James-LG / Skyscraper

Rust library for scraping HTML using XPath expressions
MIT License
30 stars 3 forks source link

xpath: xpath parser causes stack overflow #25

Closed ArtemGolovko closed 5 months ago

ArtemGolovko commented 5 months ago

I encountered stack overflow when parsing //head//script[not(@src) and not(contains(., "gtag"))];

I suspect that the parser might get in infinite loop. Or any long xpath expression can cause stack overflow.

James-LG commented 5 months ago

I'm not able to reproduce this. I have a test passing that looks like this

#[test]
fn parse_should_handle_multiple_nots_in_predicate() {
    // arrange
    let xpath_text = r###"//head//script[not(@src) and not(contains(., "gtag"))]"###;

    // act
    let xpath = crate::xpath::parse(xpath_text).unwrap();

    // assert
    assert_eq!(xpath.to_string(), xpath_text);
}

What function were you calling exactly to cause the stack overflow? Is the overflow when you are applying the expression maybe?

ArtemGolovko commented 5 months ago

I'm sorry I did not include bug reproduction.

Here it goes.

use skyscraper::{html, xpath::{self, XpathItemTree}};

fn main() {
    let document = html::parse(include_str!("../annupay.htm")).unwrap();
    let xpath_item_tree = XpathItemTree::from(&document);
    let xpath = xpath::parse(r###"//head//script[not(@src) and not(contains(., "gtag"))]"###).unwrap();
}

You can comment out the last line of main and see overflow go away.

I think instead of my html file (annupay.html), any other html file, of similar size, can be used. In my case my html file is 12 kb. If it is not the case, I will make sure to investigate my html file.

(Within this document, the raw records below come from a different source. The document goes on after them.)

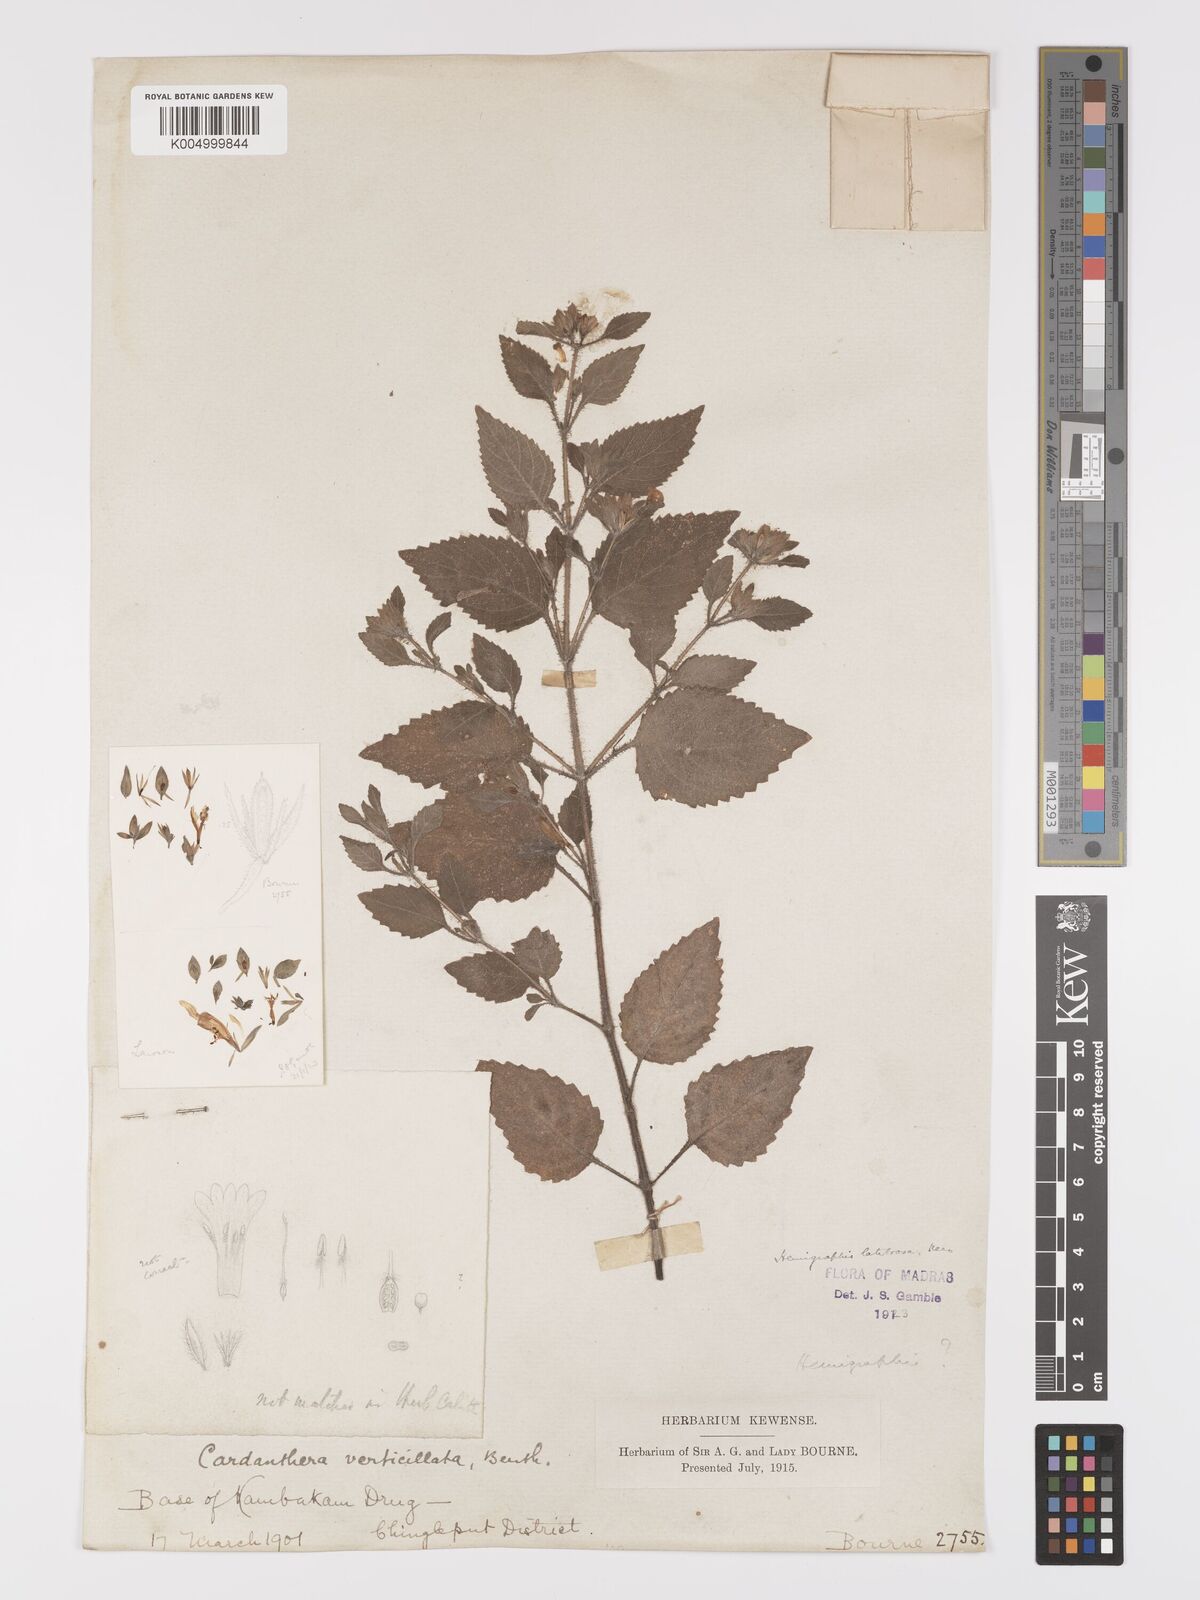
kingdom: Plantae
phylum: Tracheophyta
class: Magnoliopsida
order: Lamiales
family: Acanthaceae
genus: Strobilanthes
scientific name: Strobilanthes pavala
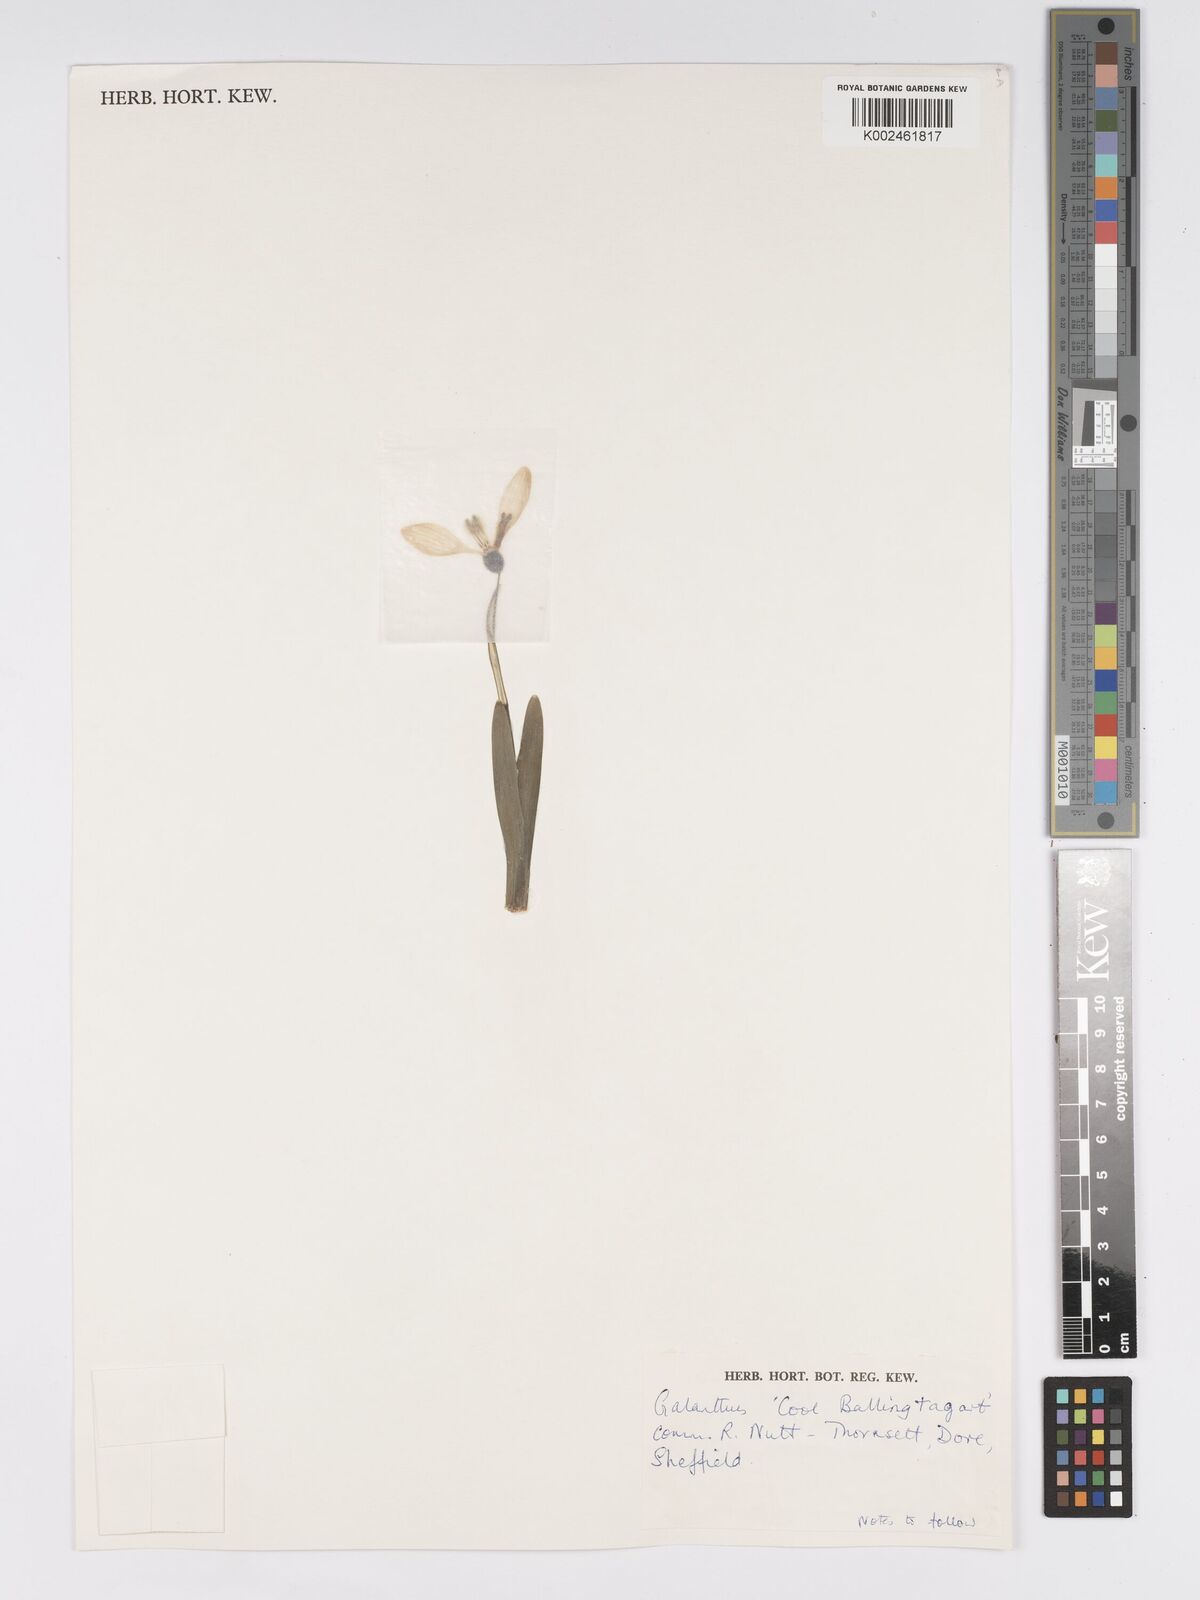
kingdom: Plantae
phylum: Tracheophyta
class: Liliopsida
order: Asparagales
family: Amaryllidaceae
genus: Galanthus
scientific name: Galanthus
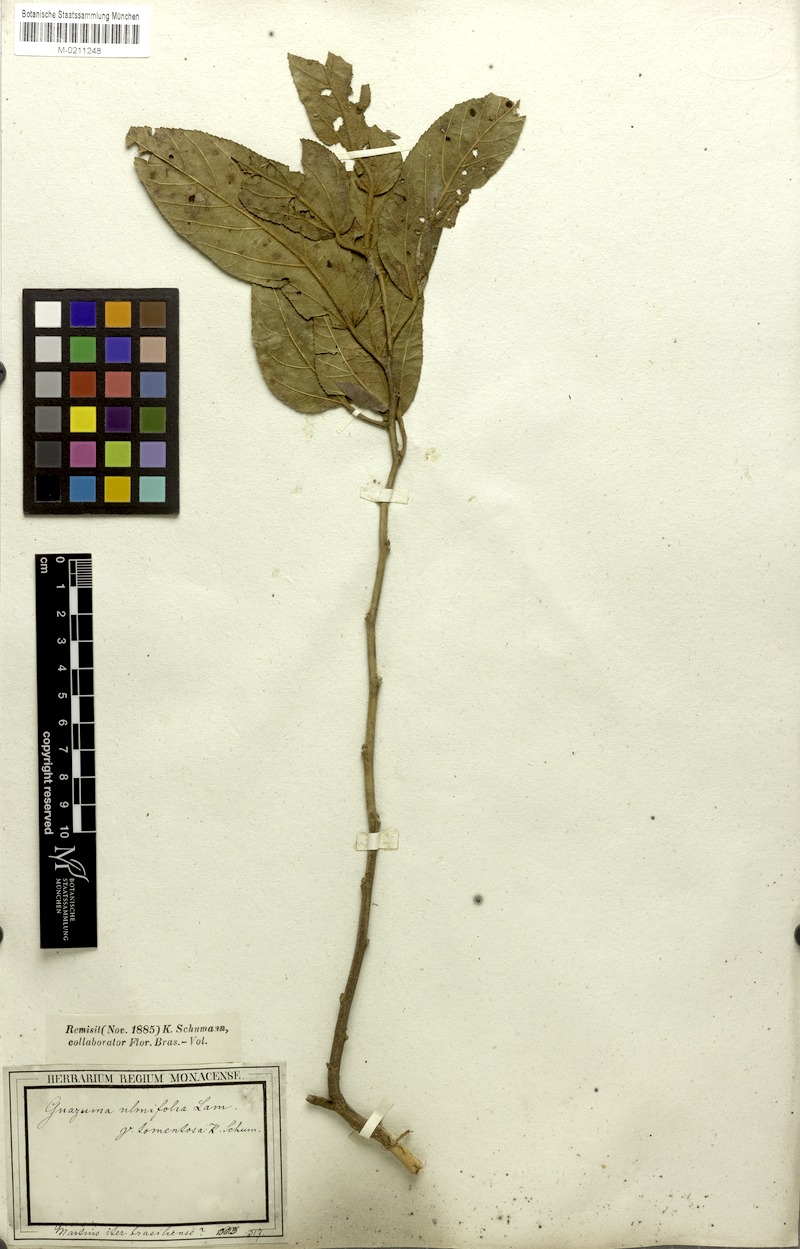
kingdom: Plantae
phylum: Tracheophyta
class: Magnoliopsida
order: Malvales
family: Malvaceae
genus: Guazuma
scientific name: Guazuma ulmifolia
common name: Bastard-cedar
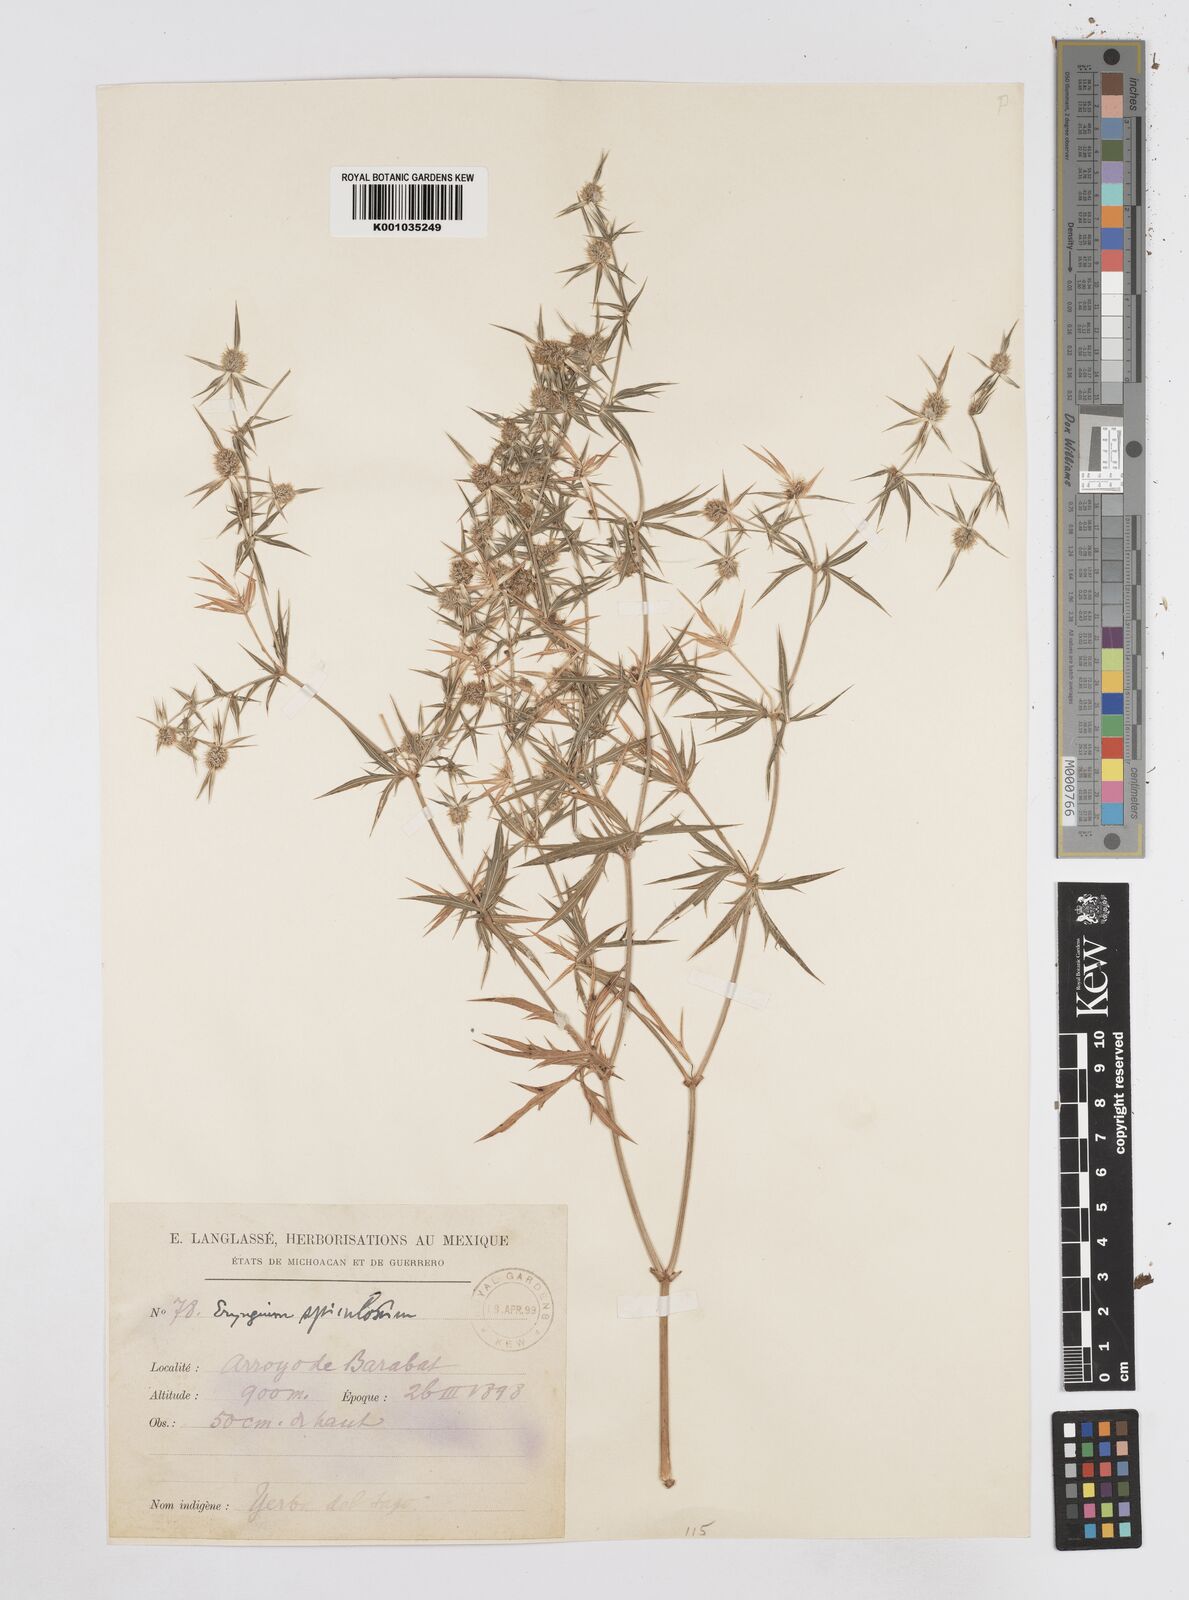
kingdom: Plantae
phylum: Tracheophyta
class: Magnoliopsida
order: Apiales
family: Apiaceae
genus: Eryngium
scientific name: Eryngium haenkei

James-LG commented 5 months ago

Strange, I created a new rust project and used your exact code with some random html file and it works fine for me.

Does it fail for you with just the third line?

fn main() {
    let xpath =
        xpath::parse(r###"//head//script[not(@src) and not(contains(., "gtag"))]"###).unwrap();
}
ArtemGolovko commented 5 months ago

You're right, it's the last line of main, that causes the issue. The bug appears in debug build, but not in release build.

James-LG commented 5 months ago

Interesting, I think that means your right on the stack size limit and the release mode is optimizing it enough to fit in your stack. What kind of machine are you running the code on, is it a normal PC or some smaller device?

Try running the code in a thread with a higher stack size like in this stack overflow response https://stackoverflow.com/a/44042122

ArtemGolovko commented 5 months ago

Thank you, will try increasing the stack size.

And here is my stats.

Stat Value
CPU Intel Core i5-6200U
RAM 12 GB
OS Windows 10
rustc version 1.74.0

I don't think that my hardware is the problem. It might be a rustc bug.

ArtemGolovko commented 5 months ago

I check the stack size required is 1 mb 65 kb. For some reason in debug mode it fails to correctly allocate stack.

James-LG commented 5 months ago

I am able to reproduce this on Windows. I'll see what I can do.

James-LG commented 5 months ago

I think I have fixed this in #27

Try using version 0.6.1-beta.0 and let me know.

ArtemGolovko commented 5 months ago

Thank you. I test your fix and it works fine.